Content starts
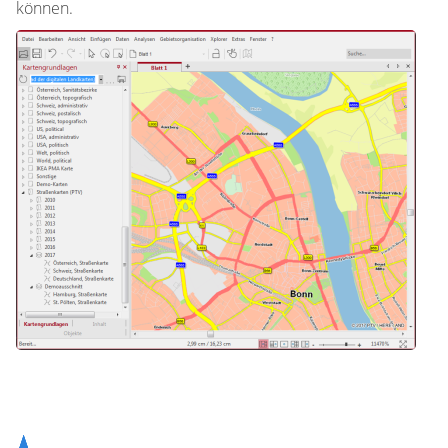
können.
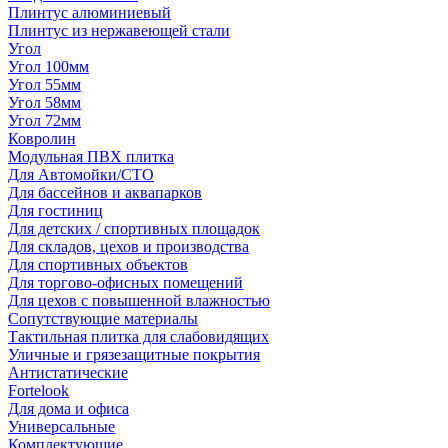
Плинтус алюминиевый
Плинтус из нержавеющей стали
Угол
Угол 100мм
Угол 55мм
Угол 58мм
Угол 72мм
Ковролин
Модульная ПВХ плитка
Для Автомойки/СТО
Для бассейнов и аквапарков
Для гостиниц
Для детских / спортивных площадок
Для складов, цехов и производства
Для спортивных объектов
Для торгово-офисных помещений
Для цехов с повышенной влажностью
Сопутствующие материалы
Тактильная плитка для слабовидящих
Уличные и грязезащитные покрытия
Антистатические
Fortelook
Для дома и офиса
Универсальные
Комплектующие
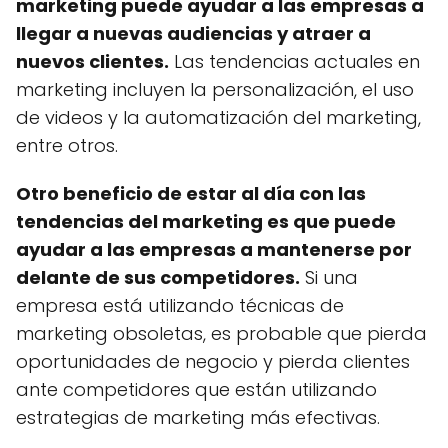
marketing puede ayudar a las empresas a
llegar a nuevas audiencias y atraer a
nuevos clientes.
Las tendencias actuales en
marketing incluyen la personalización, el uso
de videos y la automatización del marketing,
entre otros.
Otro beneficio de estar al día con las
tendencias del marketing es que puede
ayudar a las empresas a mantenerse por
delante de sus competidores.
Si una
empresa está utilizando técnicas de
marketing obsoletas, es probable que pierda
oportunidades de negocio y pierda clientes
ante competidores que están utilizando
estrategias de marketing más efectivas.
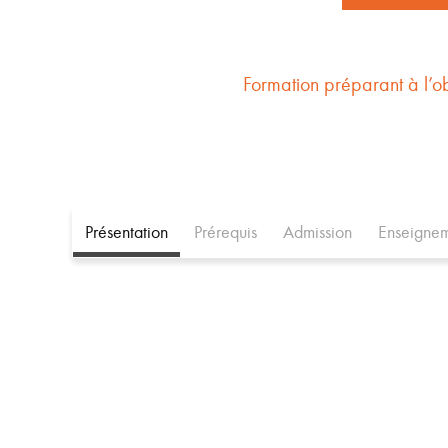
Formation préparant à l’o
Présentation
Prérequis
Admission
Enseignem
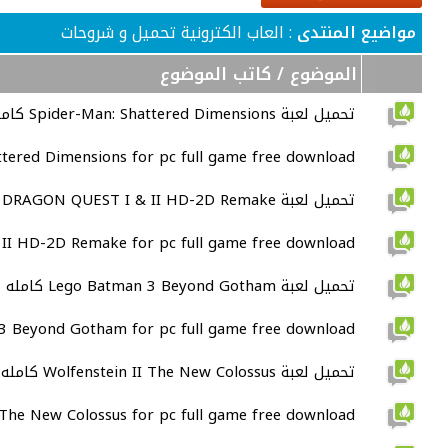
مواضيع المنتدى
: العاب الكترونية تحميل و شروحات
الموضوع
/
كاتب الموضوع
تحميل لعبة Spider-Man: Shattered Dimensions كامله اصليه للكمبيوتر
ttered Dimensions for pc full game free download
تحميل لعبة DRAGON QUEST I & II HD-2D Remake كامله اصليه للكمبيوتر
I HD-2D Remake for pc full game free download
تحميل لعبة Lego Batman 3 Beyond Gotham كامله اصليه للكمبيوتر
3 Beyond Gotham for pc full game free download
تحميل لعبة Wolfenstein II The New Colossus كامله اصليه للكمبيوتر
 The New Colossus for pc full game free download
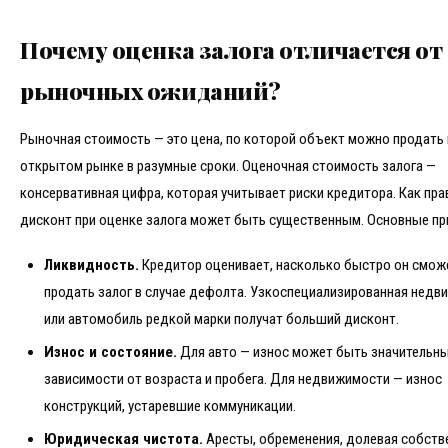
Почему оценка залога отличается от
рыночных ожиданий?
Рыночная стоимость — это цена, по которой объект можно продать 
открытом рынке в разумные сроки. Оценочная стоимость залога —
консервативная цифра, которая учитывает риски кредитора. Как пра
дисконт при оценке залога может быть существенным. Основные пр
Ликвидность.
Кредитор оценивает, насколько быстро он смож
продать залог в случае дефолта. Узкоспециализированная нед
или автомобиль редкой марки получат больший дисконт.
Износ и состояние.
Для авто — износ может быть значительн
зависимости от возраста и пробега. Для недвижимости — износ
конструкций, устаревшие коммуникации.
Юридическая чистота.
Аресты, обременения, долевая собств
Content ends
Content starts
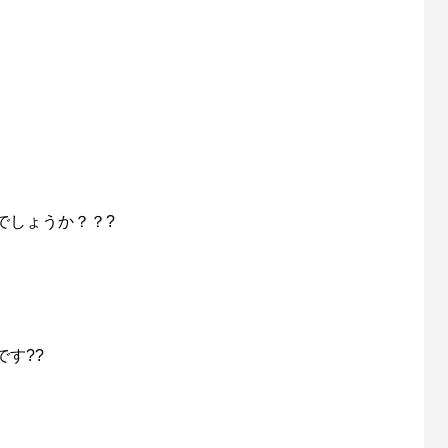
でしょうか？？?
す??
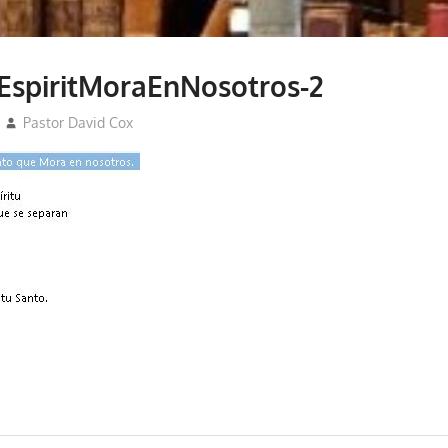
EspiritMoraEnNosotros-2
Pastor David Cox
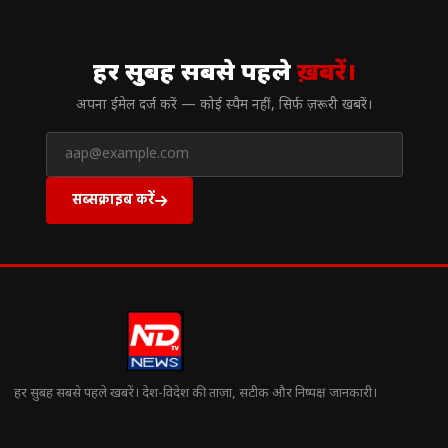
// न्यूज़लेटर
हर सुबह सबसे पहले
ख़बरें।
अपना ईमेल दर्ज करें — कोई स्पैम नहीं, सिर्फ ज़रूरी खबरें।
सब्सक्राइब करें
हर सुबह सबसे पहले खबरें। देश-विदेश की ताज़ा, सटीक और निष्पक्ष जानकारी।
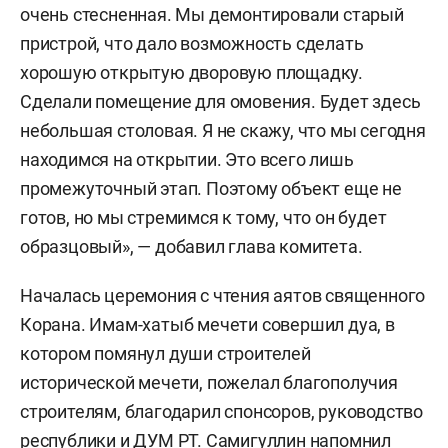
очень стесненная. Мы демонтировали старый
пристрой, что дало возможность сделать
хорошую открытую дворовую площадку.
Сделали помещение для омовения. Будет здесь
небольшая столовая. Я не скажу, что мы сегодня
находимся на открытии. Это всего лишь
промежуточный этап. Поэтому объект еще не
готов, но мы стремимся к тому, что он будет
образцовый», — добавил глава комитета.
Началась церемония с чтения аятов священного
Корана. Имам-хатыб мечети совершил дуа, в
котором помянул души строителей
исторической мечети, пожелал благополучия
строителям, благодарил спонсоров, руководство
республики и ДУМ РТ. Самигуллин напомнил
Content ends
Content starts
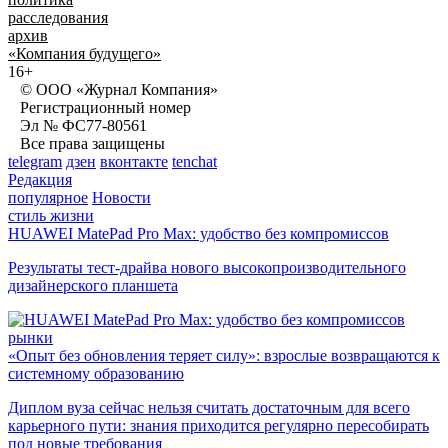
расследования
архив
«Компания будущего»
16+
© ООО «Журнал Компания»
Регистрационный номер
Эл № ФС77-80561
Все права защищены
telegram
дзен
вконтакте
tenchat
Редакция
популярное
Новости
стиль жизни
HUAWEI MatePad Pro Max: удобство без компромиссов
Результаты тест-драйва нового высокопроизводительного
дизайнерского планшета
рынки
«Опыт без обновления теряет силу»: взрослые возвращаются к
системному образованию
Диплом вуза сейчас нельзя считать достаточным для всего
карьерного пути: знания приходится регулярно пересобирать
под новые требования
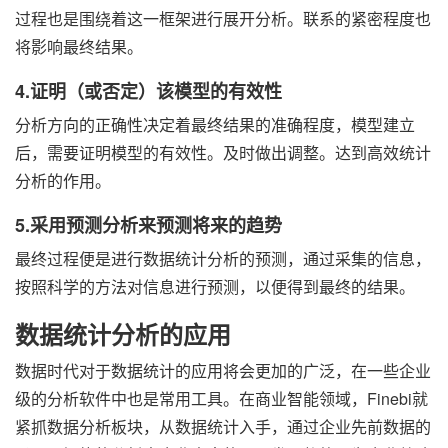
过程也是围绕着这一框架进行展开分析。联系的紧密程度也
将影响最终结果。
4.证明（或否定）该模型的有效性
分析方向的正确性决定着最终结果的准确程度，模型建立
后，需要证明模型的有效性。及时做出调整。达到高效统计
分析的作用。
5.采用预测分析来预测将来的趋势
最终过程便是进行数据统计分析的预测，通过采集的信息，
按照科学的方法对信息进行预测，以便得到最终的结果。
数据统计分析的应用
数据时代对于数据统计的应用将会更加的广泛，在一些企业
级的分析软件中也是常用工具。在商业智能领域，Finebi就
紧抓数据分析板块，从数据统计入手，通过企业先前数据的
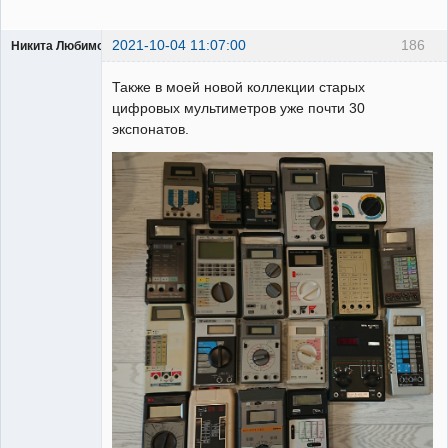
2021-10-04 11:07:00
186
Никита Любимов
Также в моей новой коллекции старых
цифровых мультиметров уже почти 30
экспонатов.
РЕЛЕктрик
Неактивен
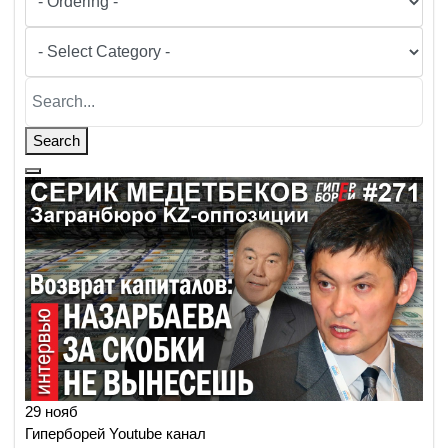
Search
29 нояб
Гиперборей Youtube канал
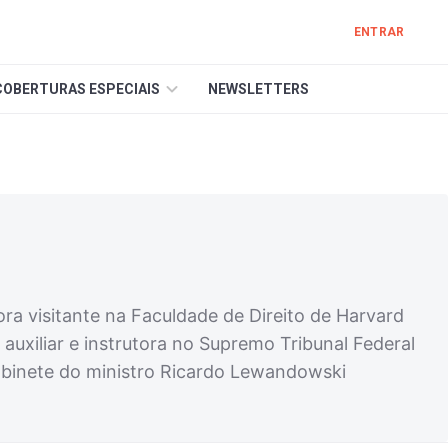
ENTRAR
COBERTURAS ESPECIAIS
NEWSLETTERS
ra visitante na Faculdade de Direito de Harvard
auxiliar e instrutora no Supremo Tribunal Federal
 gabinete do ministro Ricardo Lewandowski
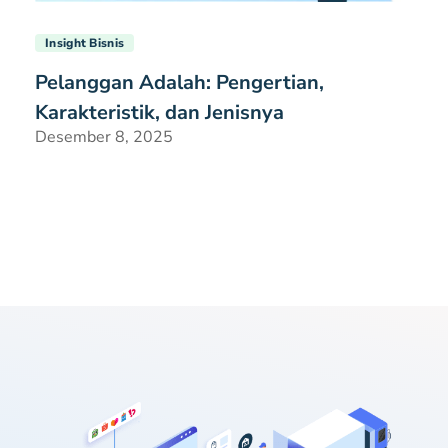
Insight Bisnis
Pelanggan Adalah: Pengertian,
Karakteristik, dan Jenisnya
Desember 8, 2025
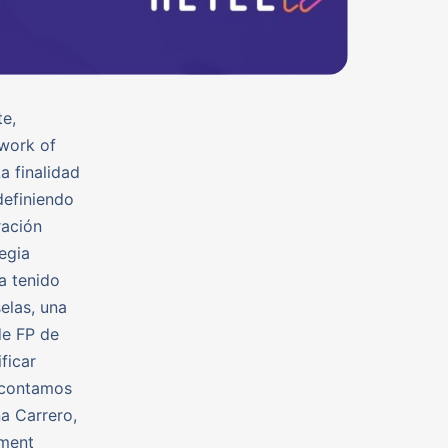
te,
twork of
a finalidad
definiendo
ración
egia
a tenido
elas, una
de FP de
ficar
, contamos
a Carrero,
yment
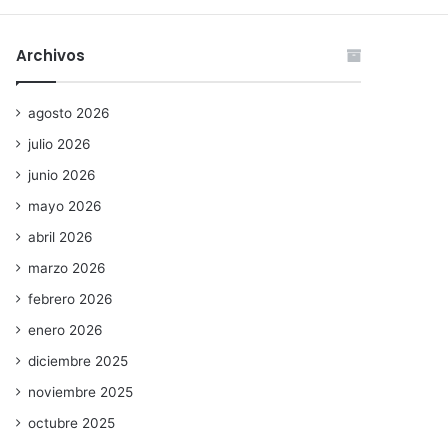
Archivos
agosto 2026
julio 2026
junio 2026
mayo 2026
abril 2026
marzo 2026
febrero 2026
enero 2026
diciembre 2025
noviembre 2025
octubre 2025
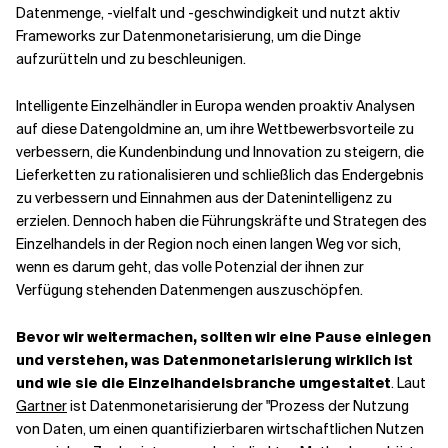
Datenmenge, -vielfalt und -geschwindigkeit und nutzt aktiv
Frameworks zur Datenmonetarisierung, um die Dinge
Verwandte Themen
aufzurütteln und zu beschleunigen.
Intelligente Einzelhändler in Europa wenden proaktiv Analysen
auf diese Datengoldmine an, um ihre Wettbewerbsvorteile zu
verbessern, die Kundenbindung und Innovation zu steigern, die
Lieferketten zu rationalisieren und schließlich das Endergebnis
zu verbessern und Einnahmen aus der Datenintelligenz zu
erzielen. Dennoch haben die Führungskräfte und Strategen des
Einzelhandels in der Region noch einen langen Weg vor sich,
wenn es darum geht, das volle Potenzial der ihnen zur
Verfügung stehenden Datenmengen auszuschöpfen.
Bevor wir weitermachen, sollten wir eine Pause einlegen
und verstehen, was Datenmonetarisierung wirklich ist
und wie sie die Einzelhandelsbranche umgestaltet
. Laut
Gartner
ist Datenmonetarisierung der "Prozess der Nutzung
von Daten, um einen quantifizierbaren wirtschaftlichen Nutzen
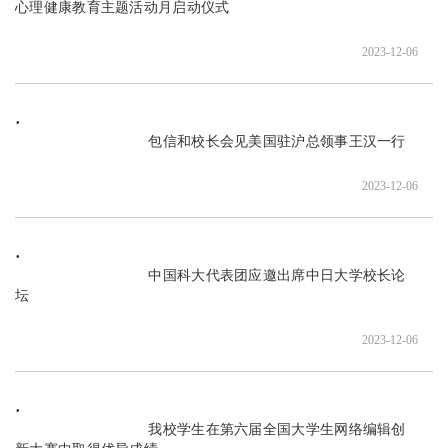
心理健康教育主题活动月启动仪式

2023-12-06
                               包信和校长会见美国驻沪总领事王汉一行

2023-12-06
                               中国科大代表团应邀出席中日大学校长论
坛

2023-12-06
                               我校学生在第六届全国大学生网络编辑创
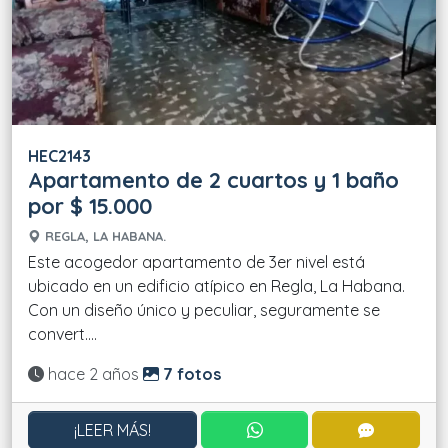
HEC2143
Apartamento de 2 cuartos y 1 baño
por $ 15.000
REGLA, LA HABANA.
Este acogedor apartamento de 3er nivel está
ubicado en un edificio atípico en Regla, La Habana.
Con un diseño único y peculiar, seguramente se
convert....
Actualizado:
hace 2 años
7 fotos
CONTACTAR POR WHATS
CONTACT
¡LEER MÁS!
Content ends
TASK INSTRUCTIONS: Once the line with "взрослые возвращаются к" is found above, transcribe each line from it through the line with "erzielen. Dennoch haben", exactly, and omit the pictures.

ANSWER TO THE EXERCISE:
«Опыт без обновления теряет силу»: взрослые возвращаются к
системному образованию
Диплом вуза сейчас нельзя считать достаточным для всего
карьерного пути: знания приходится регулярно пересобирать
под новые требования
过程也是围绕着这一框架进行展开分析。联系的紧密程度也
将影响最终结果。
4.证明（或否定）该模型的有效性
分析方向的正确性决定着最终结果的准确程度，模型建立
后，需要证明模型的有效性。及时做出调整。达到高效统计
分析的作用。
5.采用预测分析来预测将来的趋势
最终过程便是进行数据统计分析的预测，通过采集的信息，
按照科学的方法对信息进行预测，以便得到最终的结果。
数据统计分析的应用
数据时代对于数据统计的应用将会更加的广泛，在一些企业
级的分析软件中也是常用工具。在商业智能领域，Finebi就
紧抓数据分析板块，从数据统计入手，通过企业先前数据的
2021-10-04 11:07:00
186
Никита Любимов
Также в моей новой коллекции старых
цифровых мультиметров уже почти 30
экспонатов.
РЕЛЕктрик
Неактивен
Search
29 нояб
Гиперборей Youtube канал
ENTRAR
COBERTURAS ESPECIAIS
NEWSLETTERS
ra visitante na Faculdade de Direito de Harvard
auxiliar e instrutora no Supremo Tribunal Federal
 gabinete do ministro Ricardo Lewandowski
Insight Bisnis
Pelanggan Adalah: Pengertian,
Karakteristik, dan Jenisnya
Desember 8, 2025
te,
twork of
a finalidad
definiendo
ración
egia
a tenido
elas, una
de FP de
ficar
, contamos
a Carrero,
yment
Archivos
agosto 2026
julio 2026
junio 2026
mayo 2026
abril 2026
marzo 2026
febrero 2026
enero 2026
diciembre 2025
noviembre 2025
octubre 2025
Datenmenge, -vielfalt und -geschwindigkeit und nutzt aktiv
Frameworks zur Datenmonetarisierung, um die Dinge
Verwandte Themen
aufzurütteln und zu beschleunigen.
Intelligente Einzelhändler in Europa wenden proaktiv Analysen
auf diese Datengoldmine an, um ihre Wettbewerbsvorteile zu
verbessern, die Kundenbindung und Innovation zu steigern, die
Lieferketten zu rationalisieren und schließlich das Endergebnis
zu verbessern und Einnahmen aus der Datenintelligenz zu
erzielen. Dennoch haben die Führungskräfte und Strategen des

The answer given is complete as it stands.